== Work instruction ==
Repeat everything in the listing below. Keep each line exact.
:::
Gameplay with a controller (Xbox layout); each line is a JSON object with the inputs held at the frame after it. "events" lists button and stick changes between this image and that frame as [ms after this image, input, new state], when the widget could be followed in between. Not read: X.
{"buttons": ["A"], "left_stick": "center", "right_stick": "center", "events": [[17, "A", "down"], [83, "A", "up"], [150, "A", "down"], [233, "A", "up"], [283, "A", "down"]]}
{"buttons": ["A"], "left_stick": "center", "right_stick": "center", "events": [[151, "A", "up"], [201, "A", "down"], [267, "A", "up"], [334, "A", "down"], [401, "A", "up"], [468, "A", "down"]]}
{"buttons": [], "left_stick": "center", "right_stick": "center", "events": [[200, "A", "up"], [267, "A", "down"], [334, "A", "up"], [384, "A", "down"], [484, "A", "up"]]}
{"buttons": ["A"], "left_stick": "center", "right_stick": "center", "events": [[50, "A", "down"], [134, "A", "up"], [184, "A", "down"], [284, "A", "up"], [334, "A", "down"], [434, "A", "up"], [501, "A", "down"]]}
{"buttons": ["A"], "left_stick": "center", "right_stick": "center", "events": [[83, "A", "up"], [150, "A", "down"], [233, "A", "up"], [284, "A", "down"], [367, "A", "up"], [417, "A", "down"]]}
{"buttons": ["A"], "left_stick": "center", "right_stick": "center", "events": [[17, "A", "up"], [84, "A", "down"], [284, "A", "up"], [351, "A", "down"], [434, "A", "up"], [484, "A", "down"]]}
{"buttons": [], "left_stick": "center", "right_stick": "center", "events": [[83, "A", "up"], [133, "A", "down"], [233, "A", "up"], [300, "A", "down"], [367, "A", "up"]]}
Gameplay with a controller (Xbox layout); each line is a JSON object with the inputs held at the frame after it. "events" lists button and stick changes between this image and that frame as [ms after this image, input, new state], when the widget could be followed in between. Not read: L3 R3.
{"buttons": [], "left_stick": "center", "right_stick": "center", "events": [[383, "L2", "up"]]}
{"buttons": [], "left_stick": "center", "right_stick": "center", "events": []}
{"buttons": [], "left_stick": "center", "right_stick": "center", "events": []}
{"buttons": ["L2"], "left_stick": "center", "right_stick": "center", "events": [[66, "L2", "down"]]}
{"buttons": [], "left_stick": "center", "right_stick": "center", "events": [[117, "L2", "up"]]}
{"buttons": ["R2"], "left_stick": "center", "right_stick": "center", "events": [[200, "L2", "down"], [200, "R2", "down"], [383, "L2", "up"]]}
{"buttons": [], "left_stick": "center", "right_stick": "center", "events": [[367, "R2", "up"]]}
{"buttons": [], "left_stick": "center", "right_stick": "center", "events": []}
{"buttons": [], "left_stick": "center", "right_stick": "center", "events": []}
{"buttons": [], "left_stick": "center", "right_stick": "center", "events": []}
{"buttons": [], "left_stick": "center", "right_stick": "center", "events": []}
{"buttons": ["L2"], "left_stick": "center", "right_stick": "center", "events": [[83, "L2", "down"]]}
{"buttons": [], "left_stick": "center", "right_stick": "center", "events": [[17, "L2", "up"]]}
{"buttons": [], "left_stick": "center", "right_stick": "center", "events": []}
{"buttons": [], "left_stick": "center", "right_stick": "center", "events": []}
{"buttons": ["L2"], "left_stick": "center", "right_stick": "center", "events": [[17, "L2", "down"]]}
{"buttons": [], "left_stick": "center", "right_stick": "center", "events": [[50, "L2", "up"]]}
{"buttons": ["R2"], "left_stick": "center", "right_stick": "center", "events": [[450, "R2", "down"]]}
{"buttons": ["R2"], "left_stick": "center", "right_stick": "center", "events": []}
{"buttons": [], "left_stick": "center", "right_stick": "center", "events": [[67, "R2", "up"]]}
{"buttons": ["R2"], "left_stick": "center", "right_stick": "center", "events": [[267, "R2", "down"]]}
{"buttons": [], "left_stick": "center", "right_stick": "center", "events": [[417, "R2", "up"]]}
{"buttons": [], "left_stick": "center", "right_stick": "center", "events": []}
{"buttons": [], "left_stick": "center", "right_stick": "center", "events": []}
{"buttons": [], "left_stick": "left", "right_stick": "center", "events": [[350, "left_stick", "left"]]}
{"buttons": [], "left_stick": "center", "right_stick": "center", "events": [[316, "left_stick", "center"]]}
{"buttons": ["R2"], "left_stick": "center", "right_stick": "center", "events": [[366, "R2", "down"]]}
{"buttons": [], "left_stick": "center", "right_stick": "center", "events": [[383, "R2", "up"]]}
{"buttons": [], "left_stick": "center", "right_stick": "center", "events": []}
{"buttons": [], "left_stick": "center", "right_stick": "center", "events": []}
:::
== Answer space ==
Gameplay with a controller (Xbox layout); each line is a JSON object with the inputs held at the frame after it. "events" lists button and stick changes between this image and that frame as [ms after this image, input, new state], when the widget could be followed in between. Not read: X.
{"buttons": ["A"], "left_stick": "center", "right_stick": "center", "events": [[17, "A", "down"], [83, "A", "up"], [150, "A", "down"], [233, "A", "up"], [283, "A", "down"]]}
{"buttons": ["A"], "left_stick": "center", "right_stick": "center", "events": [[151, "A", "up"], [201, "A", "down"], [267, "A", "up"], [334, "A", "down"], [401, "A", "up"], [468, "A", "down"]]}
{"buttons": [], "left_stick": "center", "right_stick": "center", "events": [[200, "A", "up"], [267, "A", "down"], [334, "A", "up"], [384, "A", "down"], [484, "A", "up"]]}
{"buttons": ["A"], "left_stick": "center", "right_stick": "center", "events": [[50, "A", "down"], [134, "A", "up"], [184, "A", "down"], [284, "A", "up"], [334, "A", "down"], [434, "A", "up"], [501, "A", "down"]]}
{"buttons": ["A"], "left_stick": "center", "right_stick": "center", "events": [[83, "A", "up"], [150, "A", "down"], [233, "A", "up"], [284, "A", "down"], [367, "A", "up"], [417, "A", "down"]]}
{"buttons": ["A"], "left_stick": "center", "right_stick": "center", "events": [[17, "A", "up"], [84, "A", "down"], [284, "A", "up"], [351, "A", "down"], [434, "A", "up"], [484, "A", "down"]]}
{"buttons": [], "left_stick": "center", "right_stick": "center", "events": [[83, "A", "up"], [133, "A", "down"], [233, "A", "up"], [300, "A", "down"], [367, "A", "up"]]}
Gameplay with a controller (Xbox layout); each line is a JSON object with the inputs held at the frame after it. "events" lists button and stick changes between this image and that frame as [ms after this image, input, new state], when the widget could be followed in between. Not read: L3 R3.
{"buttons": [], "left_stick": "center", "right_stick": "center", "events": [[383, "L2", "up"]]}
{"buttons": [], "left_stick": "center", "right_stick": "center", "events": []}
{"buttons": [], "left_stick": "center", "right_stick": "center", "events": []}
{"buttons": ["L2"], "left_stick": "center", "right_stick": "center", "events": [[66, "L2", "down"]]}
{"buttons": [], "left_stick": "center", "right_stick": "center", "events": [[117, "L2", "up"]]}
{"buttons": ["R2"], "left_stick": "center", "right_stick": "center", "events": [[200, "L2", "down"], [200, "R2", "down"], [383, "L2", "up"]]}
{"buttons": [], "left_stick": "center", "right_stick": "center", "events": [[367, "R2", "up"]]}
{"buttons": [], "left_stick": "center", "right_stick": "center", "events": []}
{"buttons": [], "left_stick": "center", "right_stick": "center", "events": []}
{"buttons": [], "left_stick": "center", "right_stick": "center", "events": []}
{"buttons": [], "left_stick": "center", "right_stick": "center", "events": []}
{"buttons": ["L2"], "left_stick": "center", "right_stick": "center", "events": [[83, "L2", "down"]]}
{"buttons": [], "left_stick": "center", "right_stick": "center", "events": [[17, "L2", "up"]]}
{"buttons": [], "left_stick": "center", "right_stick": "center", "events": []}
{"buttons": [], "left_stick": "center", "right_stick": "center", "events": []}
{"buttons": ["L2"], "left_stick": "center", "right_stick": "center", "events": [[17, "L2", "down"]]}
{"buttons": [], "left_stick": "center", "right_stick": "center", "events": [[50, "L2", "up"]]}
{"buttons": ["R2"], "left_stick": "center", "right_stick": "center", "events": [[450, "R2", "down"]]}
{"buttons": ["R2"], "left_stick": "center", "right_stick": "center", "events": []}
{"buttons": [], "left_stick": "center", "right_stick": "center", "events": [[67, "R2", "up"]]}
{"buttons": ["R2"], "left_stick": "center", "right_stick": "center", "events": [[267, "R2", "down"]]}
{"buttons": [], "left_stick": "center", "right_stick": "center", "events": [[417, "R2", "up"]]}
{"buttons": [], "left_stick": "center", "right_stick": "center", "events": []}
{"buttons": [], "left_stick": "center", "right_stick": "center", "events": []}
{"buttons": [], "left_stick": "left", "right_stick": "center", "events": [[350, "left_stick", "left"]]}
{"buttons": [], "left_stick": "center", "right_stick": "center", "events": [[316, "left_stick", "center"]]}
{"buttons": ["R2"], "left_stick": "center", "right_stick": "center", "events": [[366, "R2", "down"]]}
{"buttons": [], "left_stick": "center", "right_stick": "center", "events": [[383, "R2", "up"]]}
{"buttons": [], "left_stick": "center", "right_stick": "center", "events": []}
{"buttons": [], "left_stick": "center", "right_stick": "center", "events": []}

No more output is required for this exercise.